Requirement - When a record contains an image, skip the image and retype the rest of that record exactly.

◇ ◇ ◇ ◇

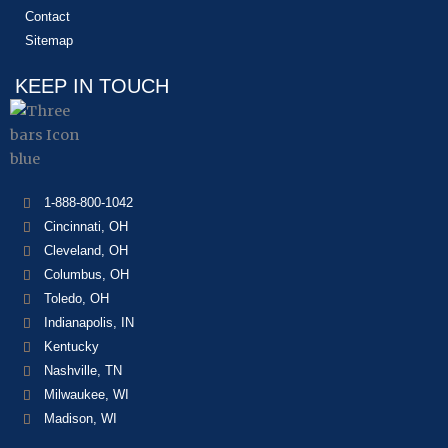
Contact
Sitemap
KEEP IN TOUCH
1-888-800-1042
Cincinnati, OH
Cleveland, OH
Columbus, OH
Toledo, OH
Indianapolis, IN
Kentucky
Nashville, TN
Milwaukee, WI
Madison, WI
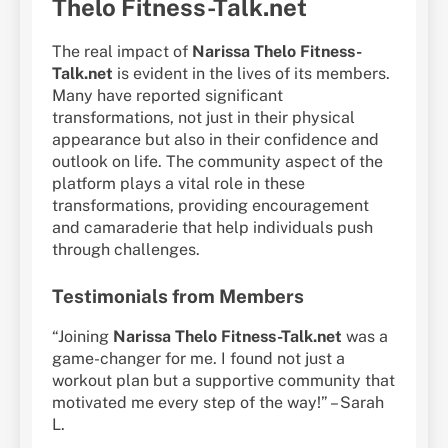
Thelo Fitness-Talk.net
The real impact of
Narissa Thelo Fitness-
Talk.net
is evident in the lives of its members.
Many have reported significant
transformations, not just in their physical
appearance but also in their confidence and
outlook on life. The community aspect of the
platform plays a vital role in these
transformations, providing encouragement
and camaraderie that help individuals push
through challenges.
Testimonials from Members
“Joining
Narissa Thelo Fitness-Talk.net
was a
game-changer for me. I found not just a
workout plan but a supportive community that
motivated me every step of the way!” – Sarah
L.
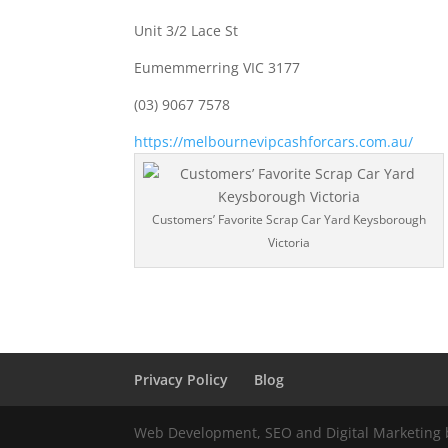
Unit 3/2 Lace St
Eumemmerring VIC 3177
(03) 9067 7578
https://melbournevipcashforcars.com.au/
Customers’ Favorite Scrap Car Yard Keysborough
Victoria
Privacy Policy
Blog
Web Development, SEO and Digital Marketing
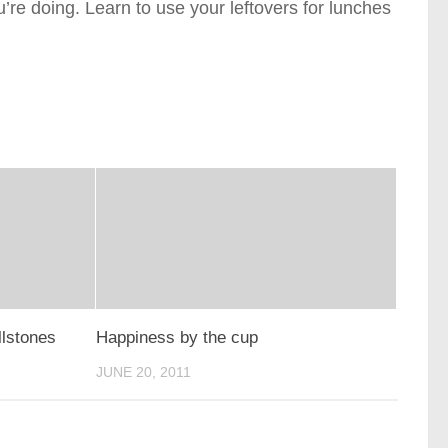
’re doing. Learn to use your leftovers for lunches
llstones
Happiness by the cup
JUNE 20, 2011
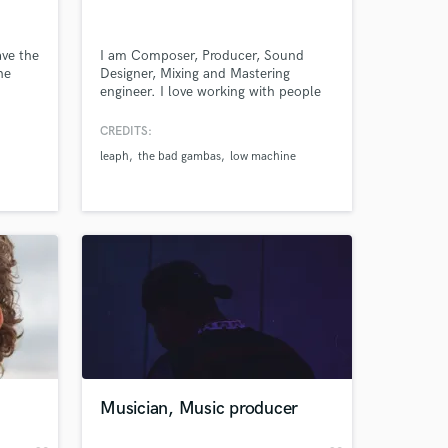
ave the
I am Composer, Producer, Sound
he
Designer, Mixing and Mastering
engineer. I love working with people
projects, always looking for a good
connection and a profitable result.
CREDITS:
leaph
the bad gambas
low machine
 at your
Musician, Music producer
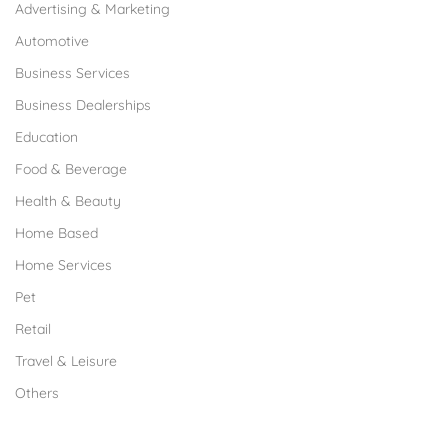
Advertising & Marketing
Automotive
Business Services
Business Dealerships
Education
Food & Beverage
Health & Beauty
Home Based
Home Services
Pet
Retail
Travel & Leisure
Others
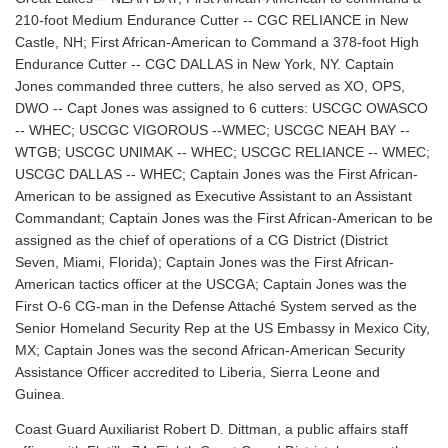
210-foot Medium Endurance Cutter -- CGC RELIANCE in New
Castle, NH; First African-American to Command a 378-foot High
Endurance Cutter -- CGC DALLAS in New York, NY. Captain
Jones commanded three cutters, he also served as XO, OPS,
DWO -- Capt Jones was assigned to 6 cutters: USCGC OWASCO
-- WHEC; USCGC VIGOROUS --WMEC; USCGC NEAH BAY --
WTGB; USCGC UNIMAK -- WHEC; USCGC RELIANCE -- WMEC;
USCGC DALLAS -- WHEC; Captain Jones was the First African-
American to be assigned as Executive Assistant to an Assistant
Commandant; Captain Jones was the First African-American to be
assigned as the chief of operations of a CG District (District
Seven, Miami, Florida); Captain Jones was the First African-
American tactics officer at the USCGA; Captain Jones was the
First O-6 CG-man in the Defense Attaché System served as the
Senior Homeland Security Rep at the US Embassy in Mexico City,
MX; Captain Jones was the second African-American Security
Assistance Officer accredited to Liberia, Sierra Leone and
Guinea.
Coast Guard Auxiliarist Robert D. Dittman, a public affairs staff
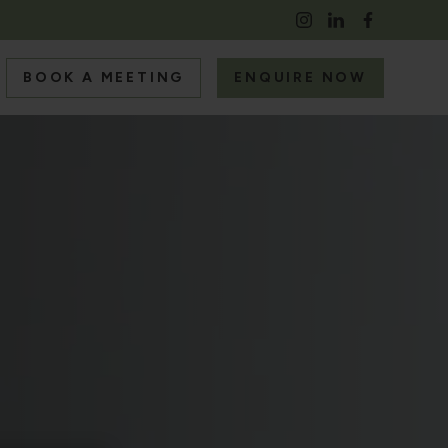
BOOK A MEETING
ENQUIRE NOW
S
RS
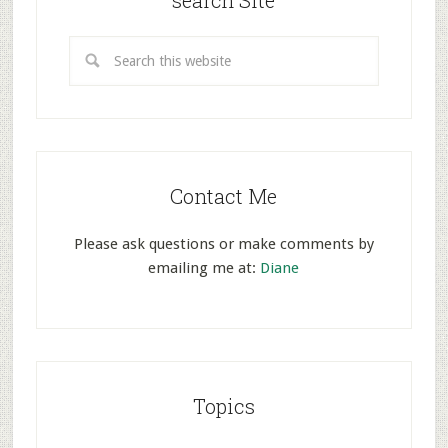
search Site
Contact Me
Please ask questions or make comments by
emailing me at:
Diane
Topics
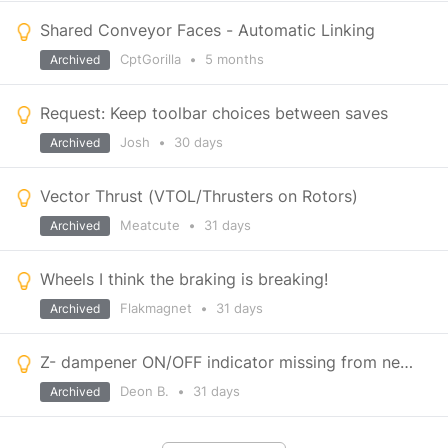
Shared Conveyor Faces - Automatic Linking
CptGorilla
•
5 months
Archived
Request: Keep toolbar choices between saves
Josh
•
30 days
Archived
Vector Thrust (VTOL/Thrusters on Rotors)
Meatcute
•
31 days
Archived
Wheels I think the braking is breaking!
Flakmagnet
•
31 days
Archived
Z- dampener ON/OFF indicator missing from new HUD
Deon B.
•
31 days
Archived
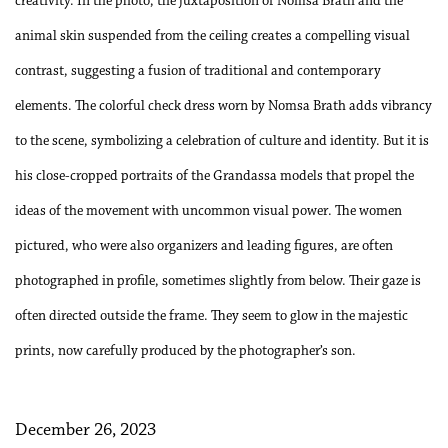
creativity. In the photo, the juxtaposition of Nomsa Brath and the
animal skin suspended from the ceiling creates a compelling visual
contrast, suggesting a fusion of traditional and contemporary
elements. The colorful check dress worn by Nomsa Brath adds vibrancy
to the scene, symbolizing a celebration of culture and identity. But it is
his close-cropped portraits of the Grandassa models that propel the
ideas of the movement with uncommon visual power. The women
pictured, who were also organizers and leading figures, are often
photographed in profile, sometimes slightly from below. Their gaze is
often directed outside the frame. They seem to glow in the majestic
prints, now carefully produced by the photographer’s son.
December 26, 2023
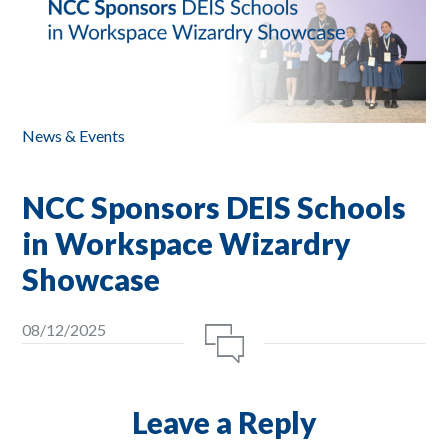
News & Events
NCC Sponsors DEIS Schools
in Workspace Wizardry
Showcase
08/12/2025
Leave a Reply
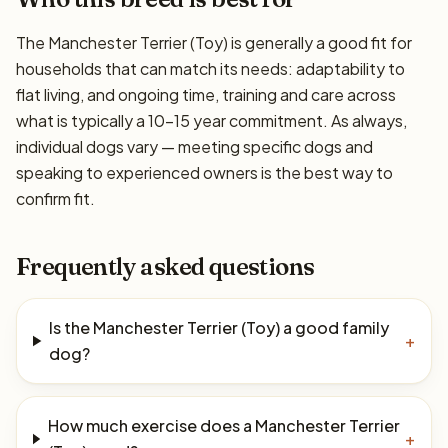
The Manchester Terrier (Toy) is generally a good fit for
households that can match its needs: adaptability to
flat living, and ongoing time, training and care across
what is typically a 10–15 year commitment. As always,
individual dogs vary — meeting specific dogs and
speaking to experienced owners is the best way to
confirm fit.
Frequently asked questions
Is the Manchester Terrier (Toy) a good family
+
dog?
How much exercise does a Manchester Terrier
+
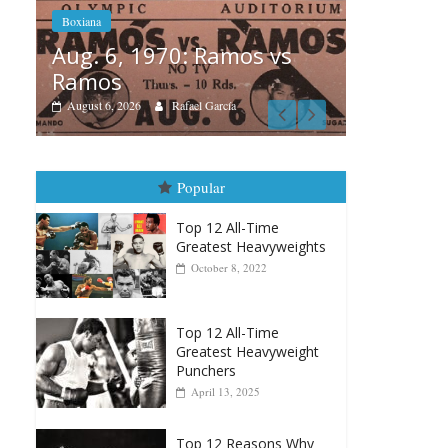
s
Boxiana
Boxiana
Aug. 
August 5th, 1990: Cooper
Mont
vs Mercer
August 4
August 5, 2026
Carlos Ramirez H.
Popular
Top 12 All-Time
Greatest Heavyweights
October 8, 2022
Top 12 All-Time
Greatest Heavyweight
Punchers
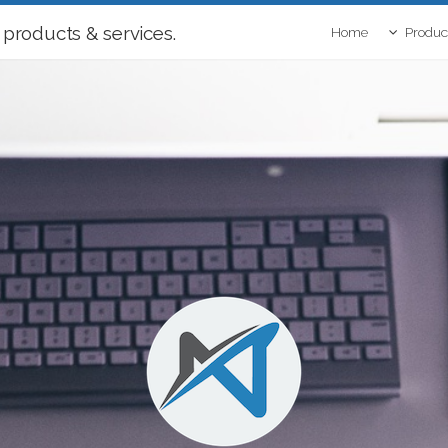
 products & services.
Home
Produc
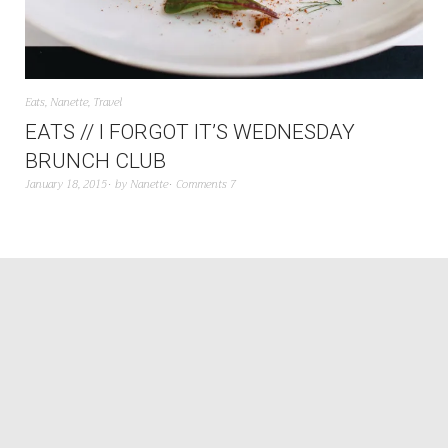
Eats
,
Nanette
,
Travel
EATS // I FORGOT IT’S WEDNESDAY
BRUNCH CLUB
January 18, 2015
by
Nanette
Comments 7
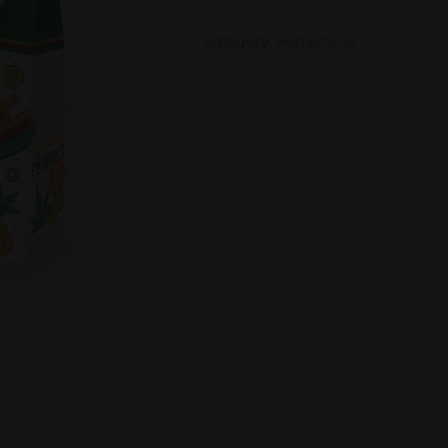
Category:
Hemp food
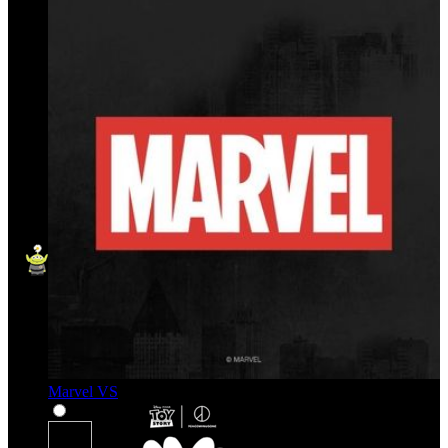
Marvel VS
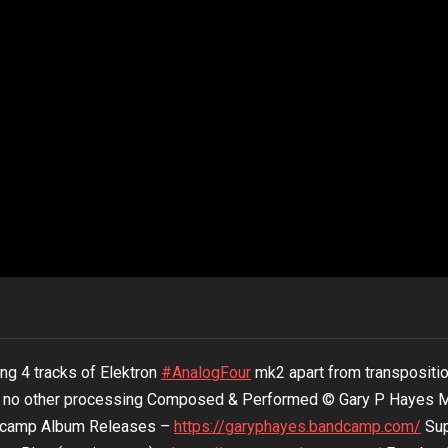
ing 4 tracks of Elektron
#AnalogFour
mk2 apart from transpositi
no other processing Composed & Performed © Gary P Hayes 
ndcamp Album Releases –
https://garyphayes.bandcamp.com/
Sup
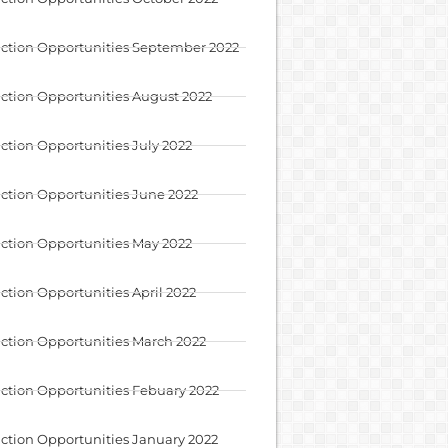
ction Opportunities September 2022
ction Opportunities August 2022
ction Opportunities July 2022
ction Opportunities June 2022
ction Opportunities May 2022
ction Opportunities April 2022
ction Opportunities March 2022
ction Opportunities Febuary 2022
ction Opportunities January 2022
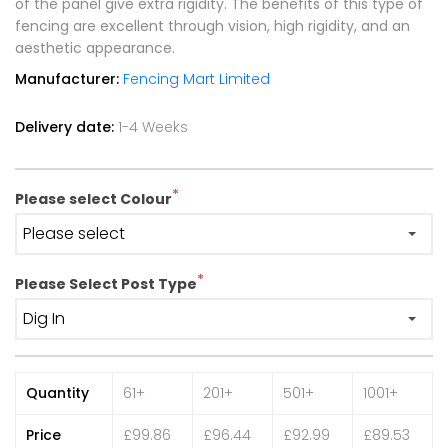
of the panel give extra rigidity. The benefits of this type of
fencing are excellent through vision, high rigidity, and an
aesthetic appearance.
Manufacturer:
Fencing Mart Limited
Delivery date:
1-4 Weeks
*
Please select Colour
*
Please Select Post Type
Quantity
61+
201+
501+
1001+
Price
£99.86
£96.44
£92.99
£89.53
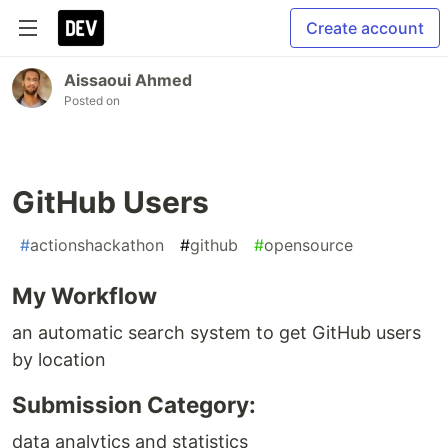
Create account
Aissaoui Ahmed
Posted on
GitHub Users
#
actionshackathon
#
github
#
opensource
My Workflow
an automatic search system to get GitHub users
by location
Submission Category:
data analytics and statistics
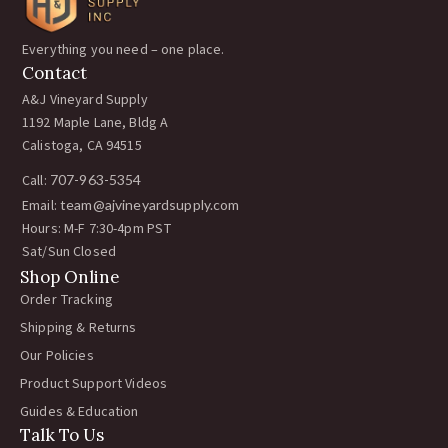
Everything you need – one place.
Contact
A&J Vineyard Supply
1192 Maple Lane, Bldg A
Calistoga, CA 94515
Call:
707-963-5354
Email:
team@ajvineyardsupply.com
Hours: M-F 7:30-4pm PST
Sat/Sun Closed
Shop Online
Order Tracking
Shipping & Returns
Our Policies
Product Support Videos
Guides & Education
Talk To Us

◇ ◇ ◇ ◇

Solution -
Contact
Sitemap
KEEP IN TOUCH
1-888-800-1042
Cincinnati, OH
Cleveland, OH
Columbus, OH
Toledo, OH
Indianapolis, IN
Kentucky
Nashville, TN
Milwaukee, WI
Madison, WI
Thelo Fitness-Talk.net
The real impact of
Narissa Thelo Fitness-
Talk.net
is evident in the lives of its members.
Many have reported significant
transformations, not just in their physical
appearance but also in their confidence and
outlook on life. The community aspect of the
platform plays a vital role in these
transformations, providing encouragement
and camaraderie that help individuals push
through challenges.
Testimonials from Members
“Joining
Narissa Thelo Fitness-Talk.net
was a
game-changer for me. I found not just a
workout plan but a supportive community that
motivated me every step of the way!” – Sarah
L.
Unit 3/2 Lace St
Eumemmerring VIC 3177
(03) 9067 7578
https://melbournevipcashforcars.com.au/
Customers’ Favorite Scrap Car Yard Keysborough
Victoria
Privacy Policy
Blog
Web Development, SEO and Digital Marketing
’re doing. Learn to use your leftovers for lunches
llstones
Happiness by the cup
JUNE 20, 2011
ave the
I am Composer, Producer, Sound
he
Designer, Mixing and Mastering
engineer. I love working with people
projects, always looking for a good
connection and a profitable result.
CREDITS:
leaph
the bad gambas
low machine
 at your
Musician, Music producer
Advertising & Marketing
Automotive
Business Services
Business Dealerships
Education
Food & Beverage
Health & Beauty
Home Based
Home Services
Pet
Retail
Travel & Leisure
Others
210-foot Medium Endurance Cutter -- CGC RELIANCE in New
Castle, NH; First African-American to Command a 378-foot High
Endurance Cutter -- CGC DALLAS in New York, NY. Captain
Jones commanded three cutters, he also served as XO, OPS,
DWO -- Capt Jones was assigned to 6 cutters: USCGC OWASCO
-- WHEC; USCGC VIGOROUS --WMEC; USCGC NEAH BAY --
WTGB; USCGC UNIMAK -- WHEC; USCGC RELIANCE -- WMEC;
USCGC DALLAS -- WHEC; Captain Jones was the First African-
American to be assigned as Executive Assistant to an Assistant
Commandant; Captain Jones was the First African-American to be
assigned as the chief of operations of a CG District (District
Seven, Miami, Florida); Captain Jones was the First African-
American tactics officer at the USCGA; Captain Jones was the
First O-6 CG-man in the Defense Attaché System served as the
Senior Homeland Security Rep at the US Embassy in Mexico City,
MX; Captain Jones was the second African-American Security
Assistance Officer accredited to Liberia, Sierra Leone and
Guinea.
Coast Guard Auxiliarist Robert D. Dittman, a public affairs staff
BOOK A MEETING
ENQUIRE NOW
S
RS
search Site
Contact Me
Please ask questions or make comments by
emailing me at:
Diane
Topics
Shared Conveyor Faces - Automatic Linking
CptGorilla
•
5 months
Archived
Request: Keep toolbar choices between saves
Josh
•
30 days
Archived
Vector Thrust (VTOL/Thrusters on Rotors)
Meatcute
•
31 days
Archived
Wheels I think the braking is breaking!
Flakmagnet
•
31 days
Archived
Z- dampener ON/OFF indicator missing from new HUD
Deon B.
•
31 days
Archived
creativity. In the photo, the juxtaposition of Nomsa Brath and the
animal skin suspended from the ceiling creates a compelling visual
contrast, suggesting a fusion of traditional and contemporary
elements. The colorful check dress worn by Nomsa Brath adds vibrancy
to the scene, symbolizing a celebration of culture and identity. But it is
his close-cropped portraits of the Grandassa models that propel the
ideas of the movement with uncommon visual power. The women
pictured, who were also organizers and leading figures, are often
photographed in profile, sometimes slightly from below. Their gaze is
often directed outside the frame. They seem to glow in the majestic
prints, now carefully produced by the photographer’s son.
December 26, 2023
News & Events
NCC Sponsors DEIS Schools
in Workspace Wizardry
Showcase
08/12/2025
Leave a Reply
The Manchester Terrier (Toy) is generally a good fit for
households that can match its needs: adaptability to
flat living, and ongoing time, training and care across
what is typically a 10–15 year commitment. As always,
individual dogs vary — meeting specific dogs and
speaking to experienced owners is the best way to
confirm fit.
Frequently asked questions
Is the Manchester Terrier (Toy) a good family
+
dog?
How much exercise does a Manchester Terrier
+
s
Boxiana
Boxiana
Aug. 
August 5th, 1990: Cooper
Mont
vs Mercer
August 4
August 5, 2026
Carlos Ramirez H.
Popular
Top 12 All-Time
Greatest Heavyweights
October 8, 2022
Top 12 All-Time
Greatest Heavyweight
Punchers
 products & services.
Home
Produc
Eats
,
Nanette
,
Travel
EATS // I FORGOT IT’S WEDNESDAY
BRUNCH CLUB
January 18, 2015
by
Nanette
Comments 7
Category:
Hemp food
Marvel VS
ing 4 tracks of Elektron
#AnalogFour
mk2 apart from transpositi
no other processing Composed & Performed © Gary P Hayes 
ndcamp Album Releases –
https://garyphayes.bandcamp.com/
Sup
ction Opportunities September 2022
ction Opportunities August 2022
ction Opportunities July 2022
ction Opportunities June 2022
ction Opportunities May 2022
ction Opportunities April 2022
ction Opportunities March 2022
ction Opportunities Febuary 2022
ction Opportunities January 2022
of the panel give extra rigidity. The benefits of this type of
fencing are excellent through vision, high rigidity, and an
aesthetic appearance.
Manufacturer:
Fencing Mart Limited
Delivery date:
1-4 Weeks
*
Please select Colour
*
Please Select Post Type
Quantity
61+
201+
501+
1001+
Price
£99.86
£96.44
£92.99
£89.53
Create account
Aissaoui Ahmed
Posted on
GitHub Users
#
actionshackathon
#
github
#
opensource
My Workflow
an automatic search system to get GitHub users
by location
Submission Category:
data analytics and statistics
Everything you need – one place.
Contact
A&J Vineyard Supply
1192 Maple Lane, Bldg A
Calistoga, CA 94515
Call:
707-963-5354
Email:
team@ajvineyardsupply.com
Hours: M-F 7:30-4pm PST
Sat/Sun Closed
Shop Online
Order Tracking
Shipping & Returns
Our Policies
Product Support Videos
Guides & Education
Talk To Us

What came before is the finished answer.